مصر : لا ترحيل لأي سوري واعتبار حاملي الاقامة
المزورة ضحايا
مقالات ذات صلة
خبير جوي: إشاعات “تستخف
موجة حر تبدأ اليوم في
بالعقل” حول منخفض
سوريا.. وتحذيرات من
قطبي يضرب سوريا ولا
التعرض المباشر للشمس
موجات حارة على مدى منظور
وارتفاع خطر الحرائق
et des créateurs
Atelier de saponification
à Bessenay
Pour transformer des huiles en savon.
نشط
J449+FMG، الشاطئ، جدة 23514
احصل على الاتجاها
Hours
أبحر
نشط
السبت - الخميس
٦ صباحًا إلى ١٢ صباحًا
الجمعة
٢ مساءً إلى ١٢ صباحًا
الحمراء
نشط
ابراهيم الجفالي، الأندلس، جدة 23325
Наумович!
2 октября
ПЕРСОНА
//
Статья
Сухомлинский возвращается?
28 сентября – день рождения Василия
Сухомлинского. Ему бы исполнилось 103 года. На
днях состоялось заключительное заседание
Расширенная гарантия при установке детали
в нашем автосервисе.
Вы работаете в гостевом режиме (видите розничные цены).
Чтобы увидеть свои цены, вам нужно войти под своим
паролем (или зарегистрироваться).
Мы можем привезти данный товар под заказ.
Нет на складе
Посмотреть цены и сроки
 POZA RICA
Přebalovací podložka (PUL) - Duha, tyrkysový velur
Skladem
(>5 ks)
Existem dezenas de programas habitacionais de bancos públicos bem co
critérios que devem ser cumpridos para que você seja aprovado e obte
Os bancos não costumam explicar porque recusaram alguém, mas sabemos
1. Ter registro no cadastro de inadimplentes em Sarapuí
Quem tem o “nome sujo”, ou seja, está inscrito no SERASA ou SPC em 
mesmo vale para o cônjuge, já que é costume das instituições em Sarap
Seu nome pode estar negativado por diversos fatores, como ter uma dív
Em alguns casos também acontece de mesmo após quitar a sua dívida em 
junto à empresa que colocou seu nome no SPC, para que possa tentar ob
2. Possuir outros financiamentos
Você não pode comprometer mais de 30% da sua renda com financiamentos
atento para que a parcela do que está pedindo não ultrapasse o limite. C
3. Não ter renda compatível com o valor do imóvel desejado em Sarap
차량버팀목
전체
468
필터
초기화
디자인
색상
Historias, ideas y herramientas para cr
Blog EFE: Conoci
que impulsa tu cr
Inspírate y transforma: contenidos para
--*--
= EXERCISE PROMPT =
Beginning with the first line above, could you copy every line exactly, up to and including the one with "Existem dezenas de"?

= WRITTEN ANSWER =
مصر : لا ترحيل لأي سوري واعتبار حاملي الاقامة
المزورة ضحايا
مقالات ذات صلة
خبير جوي: إشاعات “تستخف
موجة حر تبدأ اليوم في
بالعقل” حول منخفض
سوريا.. وتحذيرات من
قطبي يضرب سوريا ولا
التعرض المباشر للشمس
موجات حارة على مدى منظور
وارتفاع خطر الحرائق
et des créateurs
Atelier de saponification
à Bessenay
Pour transformer des huiles en savon.
نشط
J449+FMG، الشاطئ، جدة 23514
احصل على الاتجاها
Hours
أبحر
نشط
السبت - الخميس
٦ صباحًا إلى ١٢ صباحًا
الجمعة
٢ مساءً إلى ١٢ صباحًا
الحمراء
نشط
ابراهيم الجفالي، الأندلس، جدة 23325
Наумович!
2 октября
ПЕРСОНА
//
Статья
Сухомлинский возвращается?
28 сентября – день рождения Василия
Сухомлинского. Ему бы исполнилось 103 года. На
днях состоялось заключительное заседание
Расширенная гарантия при установке детали
в нашем автосервисе.
Вы работаете в гостевом режиме (видите розничные цены).
Чтобы увидеть свои цены, вам нужно войти под своим
паролем (или зарегистрироваться).
Мы можем привезти данный товар под заказ.
Нет на складе
Посмотреть цены и сроки
 POZA RICA
Přebalovací podložka (PUL) - Duha, tyrkysový velur
Skladem
(>5 ks)
Existem dezenas de programas habitacionais de bancos públicos bem co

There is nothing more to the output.